Bref, ces deux-là se balancent donc des répliques chaleureuses plusieurs fois par jour.

Mais le pire dans tout ça, c’est qu’a priori… j’ai besoin des deux. Un entrepreneur, particulièrement s’il est seul dans son aventure, doit essayer de trouver un certain équilibre dans sa schizophrénie pour maintenir une forme d’auto-discipline. Même quand Roland Garros passe par là (snif).

Bon, ceci dit, c’est quand même fa-ti-guant de se parler tout seul toute la journée. Et de devoir s’auto-convaincre en permanence. Parce qu’objectivement, les voyants ne sont pas tous au vert.
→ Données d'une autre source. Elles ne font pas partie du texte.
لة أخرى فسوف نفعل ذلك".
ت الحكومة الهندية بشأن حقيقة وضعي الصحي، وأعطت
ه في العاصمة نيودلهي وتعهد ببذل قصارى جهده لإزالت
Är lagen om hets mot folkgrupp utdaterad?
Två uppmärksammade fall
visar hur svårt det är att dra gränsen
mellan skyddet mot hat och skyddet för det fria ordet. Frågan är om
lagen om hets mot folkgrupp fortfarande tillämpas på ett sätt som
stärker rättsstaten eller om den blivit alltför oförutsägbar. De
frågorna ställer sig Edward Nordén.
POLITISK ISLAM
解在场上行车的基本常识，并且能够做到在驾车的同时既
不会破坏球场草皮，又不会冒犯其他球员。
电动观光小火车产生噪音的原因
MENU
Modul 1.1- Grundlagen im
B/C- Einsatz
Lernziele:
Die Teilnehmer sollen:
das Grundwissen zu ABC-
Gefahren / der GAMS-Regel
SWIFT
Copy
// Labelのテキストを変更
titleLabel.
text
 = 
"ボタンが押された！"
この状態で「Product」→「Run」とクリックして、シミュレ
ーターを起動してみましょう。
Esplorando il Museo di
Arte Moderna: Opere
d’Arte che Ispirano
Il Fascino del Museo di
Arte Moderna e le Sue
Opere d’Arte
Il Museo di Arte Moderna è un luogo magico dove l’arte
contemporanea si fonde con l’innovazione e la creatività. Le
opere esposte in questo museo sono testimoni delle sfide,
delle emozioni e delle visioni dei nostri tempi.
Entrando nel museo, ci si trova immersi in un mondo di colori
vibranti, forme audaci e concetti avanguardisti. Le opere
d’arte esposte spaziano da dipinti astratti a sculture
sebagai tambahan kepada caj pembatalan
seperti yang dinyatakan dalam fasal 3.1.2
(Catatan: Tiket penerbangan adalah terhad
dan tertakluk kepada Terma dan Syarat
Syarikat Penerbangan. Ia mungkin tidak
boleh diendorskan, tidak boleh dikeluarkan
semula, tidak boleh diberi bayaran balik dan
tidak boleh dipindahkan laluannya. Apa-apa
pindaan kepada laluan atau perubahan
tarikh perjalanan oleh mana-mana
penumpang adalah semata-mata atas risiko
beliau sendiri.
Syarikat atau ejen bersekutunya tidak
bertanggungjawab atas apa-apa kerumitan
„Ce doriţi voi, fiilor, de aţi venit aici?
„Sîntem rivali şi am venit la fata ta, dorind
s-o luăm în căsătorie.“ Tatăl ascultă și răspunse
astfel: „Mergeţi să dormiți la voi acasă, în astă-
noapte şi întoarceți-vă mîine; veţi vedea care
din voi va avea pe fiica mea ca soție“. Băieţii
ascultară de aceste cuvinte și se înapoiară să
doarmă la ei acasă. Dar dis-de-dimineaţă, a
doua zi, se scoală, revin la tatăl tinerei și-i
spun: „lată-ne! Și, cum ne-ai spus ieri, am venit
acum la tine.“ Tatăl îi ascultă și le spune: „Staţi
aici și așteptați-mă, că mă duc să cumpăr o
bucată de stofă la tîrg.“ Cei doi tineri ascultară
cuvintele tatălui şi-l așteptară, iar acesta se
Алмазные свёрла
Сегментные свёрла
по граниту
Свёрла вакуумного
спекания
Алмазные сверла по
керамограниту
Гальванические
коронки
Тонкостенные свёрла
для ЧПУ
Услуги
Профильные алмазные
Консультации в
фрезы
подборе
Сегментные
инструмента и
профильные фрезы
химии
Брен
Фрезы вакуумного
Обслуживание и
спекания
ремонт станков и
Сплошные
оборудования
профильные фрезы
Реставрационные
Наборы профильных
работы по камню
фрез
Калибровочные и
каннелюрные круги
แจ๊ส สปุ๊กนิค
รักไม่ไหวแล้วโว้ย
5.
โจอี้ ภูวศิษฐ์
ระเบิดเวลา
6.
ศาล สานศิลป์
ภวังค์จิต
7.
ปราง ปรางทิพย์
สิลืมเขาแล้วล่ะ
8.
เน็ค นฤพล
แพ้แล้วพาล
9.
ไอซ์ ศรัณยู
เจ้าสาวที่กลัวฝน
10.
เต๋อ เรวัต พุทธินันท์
Voici un petit bilan, juste pour vous, à 10 jours du peut-être-pré-lancement :

Rasoir : les différentes pièces du prototype final sont arrêtées et en cours de production (normalement). Le prototype doit donc être assemblé pour la 1ère fois dans les jours qui viennent. Priez pour que l’assemblage, a priori assez complexe, ne révèle pas de problèmes… sinon c’est la cata’.
. Avancement estimé : 85%
. Niveau d’incertitude : 3,5/10

Brosse à dents : le système de fixation de la tête (en plastique) de la brosse à dents avec le manche (en bois) ayant été repensé totalement il y a 10 jours (idée fulgurante très tardive), ce produit est de loin le plus à risque. Le pouvoir de la volonté va donc devoir faire beaucoup pour lui. Les 3 éléments principaux (qui viennent d’autant de fabricants) doivent être livrés dans les jours qui viennent. Tout doit donc impérativement tomber juste au 1er coup. Miracles bienvenus.
. Avancement estimé : 65%
. Niveau d’incertitude : 4,5/10

Fer à graver le savon : aucune des deux pièces majeures du fer n’est lancée en production, néanmoins elles doivent l’être… d’ici 24h. L’assemblage est donc prévu dans les derniers jours avant le pré-lancement – ceci étant dit, normalement, celui-ci ne devrait pas révéler trop de surprises.
. Avancement estimé : 60%
. Niveau d’incertitude : 2/10

Pochoir à toast : haaaaa… bah là je suis bon. Plus rien à faire. J’ai le prototype en main. Et les doigts de pied en éventail.
. Avancement estimé : 100%
. Niveau d’incertitude : 0/10

Kit de décision du matin : pareil que le pochoir. Yeah. Bip bip. Wouh.
. Avancement estimé : 100%
. Niveau d’incertitude : 0/10

Voilà, vous savez tout. Enfin non, pas encore. Voici le reste de ma semaine en quelques chiffres :
1 excellente chanson qui me parle beaucoup cette semaine : Stop, Don’t Panic…
2 fabricants qui ont tenté de me prendre pour un gros dindon (grrrrrr)
18 ème plan B que je développe en urgence ; en cumulé, j’en suis donc au plan R
4 mn max entre l’envoi d’un email & l’appel pour savoir s’il a été bien reçu / traité
387 euros de plus ont quitté mon compte en banque (même pas mal)

Allez, Vamos ! comme dirait l’autre, et à mercredi prochain.